** Data extracts follows **
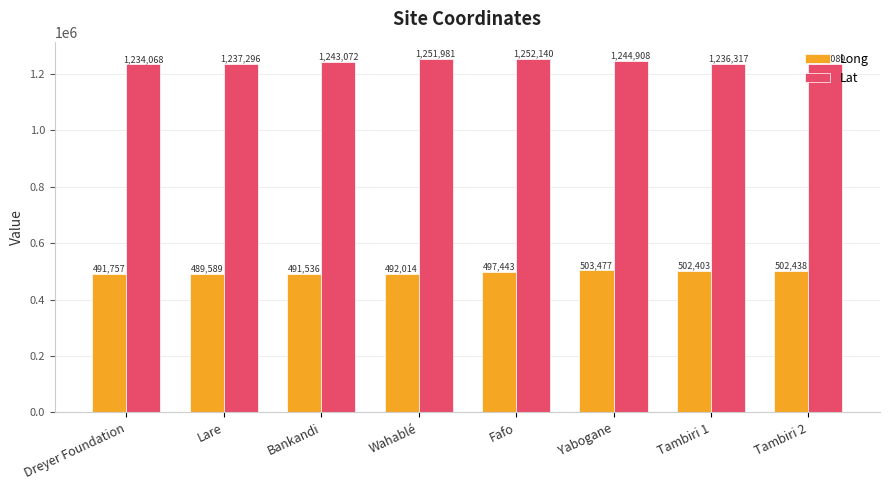

What is the average value of the Long series?

496332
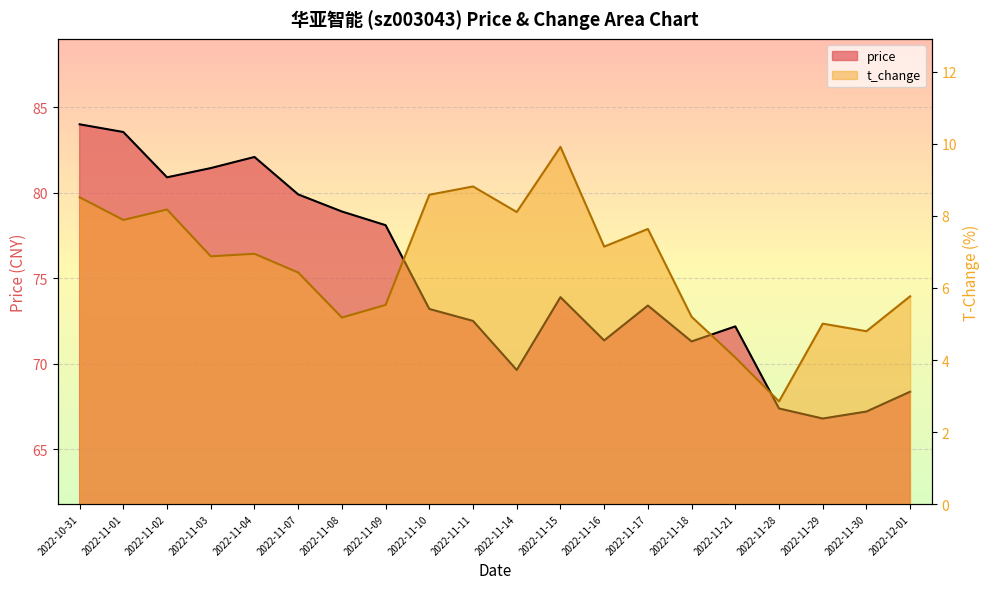

Reading left to right, list all the values displayed in this chart.

price: 84.0	83.5	80.9	81.4	82.1	79.9	78.9	78.1	73.2	72.5	69.6	73.9	71.4	73.4	71.3	72.2	67.4	66.8	67.2	68.4
t_change: 8.5	7.9	8.2	6.9	7.0	6.4	5.2	5.5	8.6	8.8	8.1	9.9	7.2	7.6	5.2	4.1	2.9	5.0	4.8	5.8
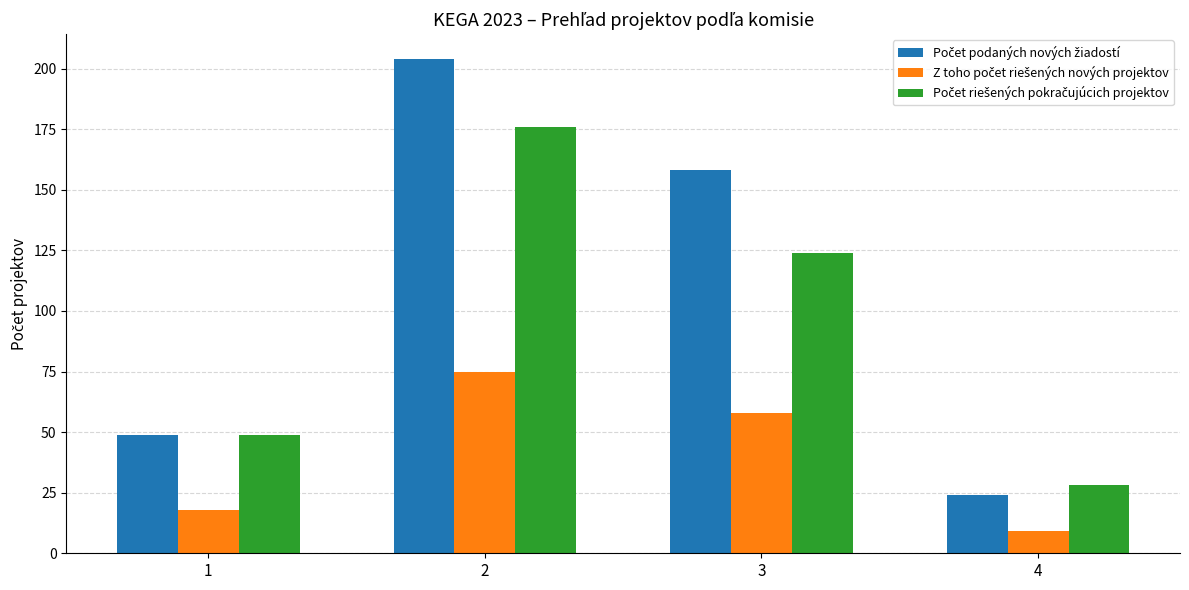

What is the total value across all series at 1?

116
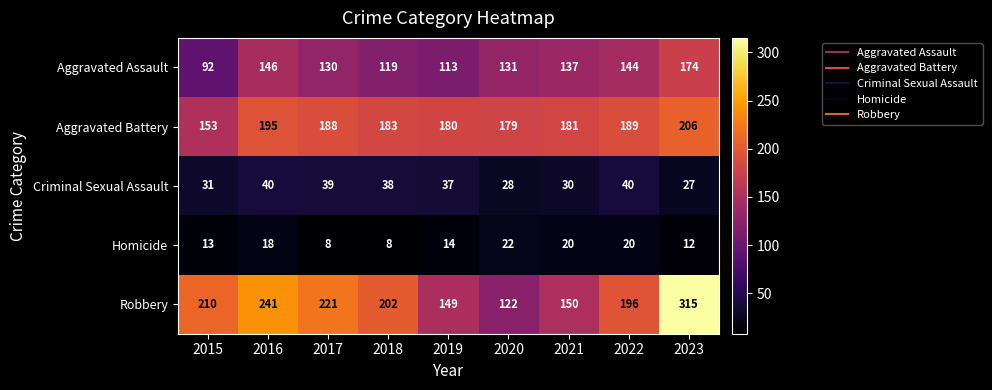

What value does the Aggravated Battery series have at 2020, to the nearest 5?

180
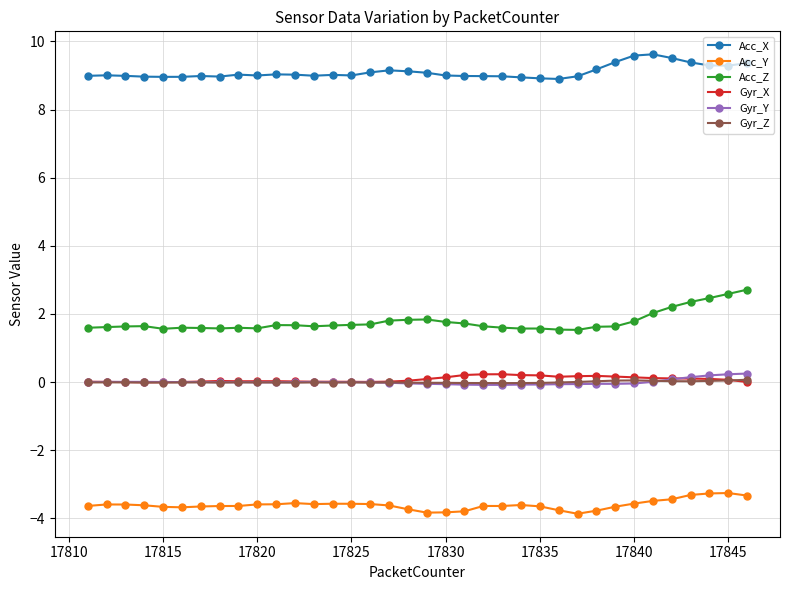

True or false: Acc_X and Acc_Y intersect in this chart.

False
** End of Data extracts **
Find each line in the material above that contains the string "chart" with the same capitalization, and copy those lines out in full.

Reading left to right, list all the values displayed in this chart.
True or false: Acc_X and Acc_Y intersect in this chart.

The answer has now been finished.